Il s’agit de ne jamais chercher à diviser les disciples entre eux car la division est un égarement qui disperse les cœurs et qui détruit les fruits de l’amour. « En vérité, les croyants sont frères entre eux. Etablissez la concorde parmi vos frères ! » (Coran XLIX, 10). Cette incitation à la concorde s’appuie sur les nobles vertus du caractère : longanimité, générosité, modestie, sollicitude, patience et affection.
En un mot, la voie soufie est voie d’Union car l’Union est le principe de l’existence qui régit tous les mondes. Les soufis disent en maxime que les relations entre deux frères (ou sœurs) en Dieu ne seront pas parfaites tant que l’un ne pourra pas dire à l’autre :
« Ô moi-même ! ».
Ton véritable frère est celui qui reste à tes côtés.
Celui qui accepte de se nuire afin de t’être utile.
Celui qui, lorsque t’éprouvent les vicissitudes du temps,
Se multiplie afin que tu restes dans l’Unité.
Qu’y a-t-il au monde de plus doux qu’un ami qui égaie le cœur ?
Si j’ai glissé, je ne crains pas son blâme ;
Et si j’ai trébuché, il s’efforce de me relever.
Les joies ne sont ni dans les mets raffinés, ni dans le luxe,
Ni dans les richesses, même si leur éclat nous subjugue.
Seul un ami inspire le respect et la bienveillance qui naît de la générosité.
Pour un ami, on présente un visage plaisant et souriant.
L’ami permet d’accéder à un pur bonheur, le cœur dilaté d’abondance.
Il élève sans cesse le caractère des meilleurs.
Et même si je reste fidèle au Tout-Puissant,
Je ne saurais pour autant dédaigner les qualités de l’ami.
L’homme ennobli est irremplaçable !
L’homme ennobli marche vers la victoire !
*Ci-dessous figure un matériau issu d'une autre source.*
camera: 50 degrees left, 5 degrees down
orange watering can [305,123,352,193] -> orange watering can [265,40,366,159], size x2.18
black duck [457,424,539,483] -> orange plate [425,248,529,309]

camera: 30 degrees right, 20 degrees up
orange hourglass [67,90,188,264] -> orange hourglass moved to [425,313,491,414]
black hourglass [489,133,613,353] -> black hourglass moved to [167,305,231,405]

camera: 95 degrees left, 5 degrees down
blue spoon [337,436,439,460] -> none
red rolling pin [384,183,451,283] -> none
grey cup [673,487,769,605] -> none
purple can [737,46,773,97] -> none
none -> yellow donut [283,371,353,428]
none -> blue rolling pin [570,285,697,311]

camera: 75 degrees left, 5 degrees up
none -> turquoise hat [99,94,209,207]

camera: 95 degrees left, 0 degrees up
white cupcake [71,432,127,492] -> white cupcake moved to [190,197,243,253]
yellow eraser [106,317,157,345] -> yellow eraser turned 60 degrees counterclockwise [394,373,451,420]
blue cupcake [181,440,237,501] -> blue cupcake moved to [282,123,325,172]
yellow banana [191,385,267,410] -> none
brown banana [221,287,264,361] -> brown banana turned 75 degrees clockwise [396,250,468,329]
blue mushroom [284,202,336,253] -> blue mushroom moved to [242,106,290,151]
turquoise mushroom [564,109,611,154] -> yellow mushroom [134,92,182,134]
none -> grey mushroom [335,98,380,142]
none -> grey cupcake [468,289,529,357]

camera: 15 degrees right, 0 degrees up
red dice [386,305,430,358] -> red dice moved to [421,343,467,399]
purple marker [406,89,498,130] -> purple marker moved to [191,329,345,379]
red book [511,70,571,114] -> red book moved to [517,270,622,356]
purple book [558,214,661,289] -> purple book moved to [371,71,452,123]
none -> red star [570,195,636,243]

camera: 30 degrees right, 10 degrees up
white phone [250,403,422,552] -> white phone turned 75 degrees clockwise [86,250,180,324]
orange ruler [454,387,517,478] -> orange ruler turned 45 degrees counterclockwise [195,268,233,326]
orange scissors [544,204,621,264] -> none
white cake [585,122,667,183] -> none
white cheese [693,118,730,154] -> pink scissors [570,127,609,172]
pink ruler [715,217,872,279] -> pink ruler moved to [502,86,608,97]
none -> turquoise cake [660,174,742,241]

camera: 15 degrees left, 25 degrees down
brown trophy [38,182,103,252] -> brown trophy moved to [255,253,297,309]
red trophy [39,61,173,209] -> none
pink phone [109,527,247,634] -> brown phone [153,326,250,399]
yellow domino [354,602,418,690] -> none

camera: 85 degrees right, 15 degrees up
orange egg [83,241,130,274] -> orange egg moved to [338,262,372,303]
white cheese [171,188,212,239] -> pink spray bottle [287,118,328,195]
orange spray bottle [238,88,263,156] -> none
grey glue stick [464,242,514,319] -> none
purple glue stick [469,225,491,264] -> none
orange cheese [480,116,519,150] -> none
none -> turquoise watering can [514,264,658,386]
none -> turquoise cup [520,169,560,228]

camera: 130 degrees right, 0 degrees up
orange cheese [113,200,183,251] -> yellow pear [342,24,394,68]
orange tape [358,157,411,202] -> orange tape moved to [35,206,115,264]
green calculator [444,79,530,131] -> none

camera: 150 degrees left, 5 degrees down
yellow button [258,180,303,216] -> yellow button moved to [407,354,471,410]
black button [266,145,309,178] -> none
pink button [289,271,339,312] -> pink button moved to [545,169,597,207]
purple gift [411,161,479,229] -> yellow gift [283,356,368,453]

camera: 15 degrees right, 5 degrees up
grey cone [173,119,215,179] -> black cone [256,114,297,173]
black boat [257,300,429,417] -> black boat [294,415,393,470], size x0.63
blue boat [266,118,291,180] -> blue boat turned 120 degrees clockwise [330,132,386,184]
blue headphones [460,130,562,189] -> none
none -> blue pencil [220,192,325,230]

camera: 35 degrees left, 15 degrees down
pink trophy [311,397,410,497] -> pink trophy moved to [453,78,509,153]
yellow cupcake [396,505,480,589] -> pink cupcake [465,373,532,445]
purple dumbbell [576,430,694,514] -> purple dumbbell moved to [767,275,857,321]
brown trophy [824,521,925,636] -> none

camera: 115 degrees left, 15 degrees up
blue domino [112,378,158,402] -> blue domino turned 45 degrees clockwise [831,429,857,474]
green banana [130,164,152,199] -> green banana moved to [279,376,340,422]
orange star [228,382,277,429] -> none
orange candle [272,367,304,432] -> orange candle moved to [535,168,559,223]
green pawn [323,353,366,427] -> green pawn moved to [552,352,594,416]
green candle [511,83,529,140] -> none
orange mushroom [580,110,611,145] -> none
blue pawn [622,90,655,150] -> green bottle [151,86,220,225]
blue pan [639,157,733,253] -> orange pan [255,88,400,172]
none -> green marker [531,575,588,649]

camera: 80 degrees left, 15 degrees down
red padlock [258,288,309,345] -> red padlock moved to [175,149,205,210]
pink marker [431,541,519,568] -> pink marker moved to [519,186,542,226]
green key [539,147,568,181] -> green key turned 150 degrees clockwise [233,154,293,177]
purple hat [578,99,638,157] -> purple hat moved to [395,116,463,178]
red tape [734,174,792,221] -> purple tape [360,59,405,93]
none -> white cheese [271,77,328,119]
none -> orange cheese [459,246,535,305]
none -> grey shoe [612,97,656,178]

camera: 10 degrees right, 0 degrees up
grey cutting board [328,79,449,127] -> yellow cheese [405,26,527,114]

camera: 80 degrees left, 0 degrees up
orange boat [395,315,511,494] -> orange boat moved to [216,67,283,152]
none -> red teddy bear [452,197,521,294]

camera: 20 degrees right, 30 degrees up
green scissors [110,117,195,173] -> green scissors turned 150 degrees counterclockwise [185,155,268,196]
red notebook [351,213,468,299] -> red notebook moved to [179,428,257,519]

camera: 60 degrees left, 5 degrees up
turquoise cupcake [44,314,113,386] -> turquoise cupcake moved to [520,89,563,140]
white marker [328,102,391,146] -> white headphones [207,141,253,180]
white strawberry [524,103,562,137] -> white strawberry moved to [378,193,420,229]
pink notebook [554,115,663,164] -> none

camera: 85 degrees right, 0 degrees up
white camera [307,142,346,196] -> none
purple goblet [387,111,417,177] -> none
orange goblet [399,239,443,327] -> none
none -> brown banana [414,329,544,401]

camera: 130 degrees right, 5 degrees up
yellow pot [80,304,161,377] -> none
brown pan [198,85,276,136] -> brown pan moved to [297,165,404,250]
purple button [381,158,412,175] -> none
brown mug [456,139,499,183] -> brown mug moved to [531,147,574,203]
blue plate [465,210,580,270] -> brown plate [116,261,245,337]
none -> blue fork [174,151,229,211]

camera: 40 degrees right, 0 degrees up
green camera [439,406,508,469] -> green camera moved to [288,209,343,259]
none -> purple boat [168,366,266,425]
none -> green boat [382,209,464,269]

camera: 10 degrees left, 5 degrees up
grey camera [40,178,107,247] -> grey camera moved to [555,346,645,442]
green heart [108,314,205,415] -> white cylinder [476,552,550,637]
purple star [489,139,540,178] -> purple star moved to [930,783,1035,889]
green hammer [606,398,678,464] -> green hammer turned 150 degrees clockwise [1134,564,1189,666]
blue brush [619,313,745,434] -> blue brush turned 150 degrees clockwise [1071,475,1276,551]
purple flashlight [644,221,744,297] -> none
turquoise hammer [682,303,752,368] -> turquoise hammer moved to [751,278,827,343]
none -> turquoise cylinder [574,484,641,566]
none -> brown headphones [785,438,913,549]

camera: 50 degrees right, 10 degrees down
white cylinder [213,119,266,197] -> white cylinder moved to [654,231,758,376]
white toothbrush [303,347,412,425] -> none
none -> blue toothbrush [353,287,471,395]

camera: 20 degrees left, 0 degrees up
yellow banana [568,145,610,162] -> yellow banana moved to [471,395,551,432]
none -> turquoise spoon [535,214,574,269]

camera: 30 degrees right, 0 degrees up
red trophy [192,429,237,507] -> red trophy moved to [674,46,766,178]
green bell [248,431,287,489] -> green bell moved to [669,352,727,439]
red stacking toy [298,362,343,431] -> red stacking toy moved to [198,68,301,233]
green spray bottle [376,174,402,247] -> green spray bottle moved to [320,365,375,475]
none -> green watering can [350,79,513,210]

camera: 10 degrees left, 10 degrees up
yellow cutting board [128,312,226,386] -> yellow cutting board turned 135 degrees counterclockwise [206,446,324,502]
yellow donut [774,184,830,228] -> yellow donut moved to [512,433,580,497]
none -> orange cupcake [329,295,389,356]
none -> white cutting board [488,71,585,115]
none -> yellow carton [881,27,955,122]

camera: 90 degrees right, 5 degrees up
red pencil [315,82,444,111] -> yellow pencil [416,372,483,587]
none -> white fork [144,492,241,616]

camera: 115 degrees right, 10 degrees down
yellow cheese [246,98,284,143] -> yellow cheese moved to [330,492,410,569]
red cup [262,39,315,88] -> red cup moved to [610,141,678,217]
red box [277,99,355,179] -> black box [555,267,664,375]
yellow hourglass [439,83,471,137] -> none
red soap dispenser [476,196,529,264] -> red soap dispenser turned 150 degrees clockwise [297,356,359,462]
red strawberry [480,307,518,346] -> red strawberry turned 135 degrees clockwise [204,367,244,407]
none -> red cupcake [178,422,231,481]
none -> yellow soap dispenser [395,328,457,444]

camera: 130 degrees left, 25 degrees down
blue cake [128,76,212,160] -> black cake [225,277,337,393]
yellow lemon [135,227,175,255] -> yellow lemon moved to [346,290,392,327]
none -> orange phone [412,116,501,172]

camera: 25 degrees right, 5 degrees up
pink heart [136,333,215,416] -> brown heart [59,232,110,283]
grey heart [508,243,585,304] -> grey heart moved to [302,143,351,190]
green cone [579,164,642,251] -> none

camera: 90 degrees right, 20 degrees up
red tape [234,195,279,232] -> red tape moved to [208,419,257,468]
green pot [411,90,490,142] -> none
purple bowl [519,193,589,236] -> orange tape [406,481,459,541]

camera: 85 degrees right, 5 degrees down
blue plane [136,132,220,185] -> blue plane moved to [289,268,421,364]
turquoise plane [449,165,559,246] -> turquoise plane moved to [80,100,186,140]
Le texte publié est extrait de
« La vie traditionnelle, c’est la sincérité »,
traduit par Antoine Broudier aux Éditions Traditionnelles
Muḥammad ibn ‘Alī al-Tādilī. Né aux environs de 1880 à Rabat, d’une famille descendant du prophète et originaire de Sijilmāsa, aux confins du Sahara marocain, ce maître spirituel étudia le Coran dans sa ville natale jusque vers quinze ans puis partit à Fès poursuivre ses études de sciences religieuses à l’université Qarawīyiyya où il se rattacha à une confrérie soufie darqawi auprès du shaykh ‘Alī al-Sūsī al-Ja‘farī al-Ilghī. Il mènera ensuite une vie d’ascète errant, allant de zāwiya en zāwiya. D’une très grande rigueur, il brūla un jour tous ses textes car la pensée de les publier l’avait distrait lors d’une retraite spirituelle qu’il effectuait à Marrakech. La majorité de ses manuscrits est aujourd’hui dispersée parmi ses disciples. Il est surtout connu pour son rôle de maître spirituel. Dans la fin de sa vie, alors qu’il s’était établi dans la petite ville d’al-Jadida, il fut frappé de paralysie et devint aveugle jusqu’à sa mort, une quinzaine d’années plus tard. Un de ses traités, al-dīn al-naṣīha, a été traduit en français par A. Broudier sous le titre de « La vie traditionnelle, c’est la sincérité ».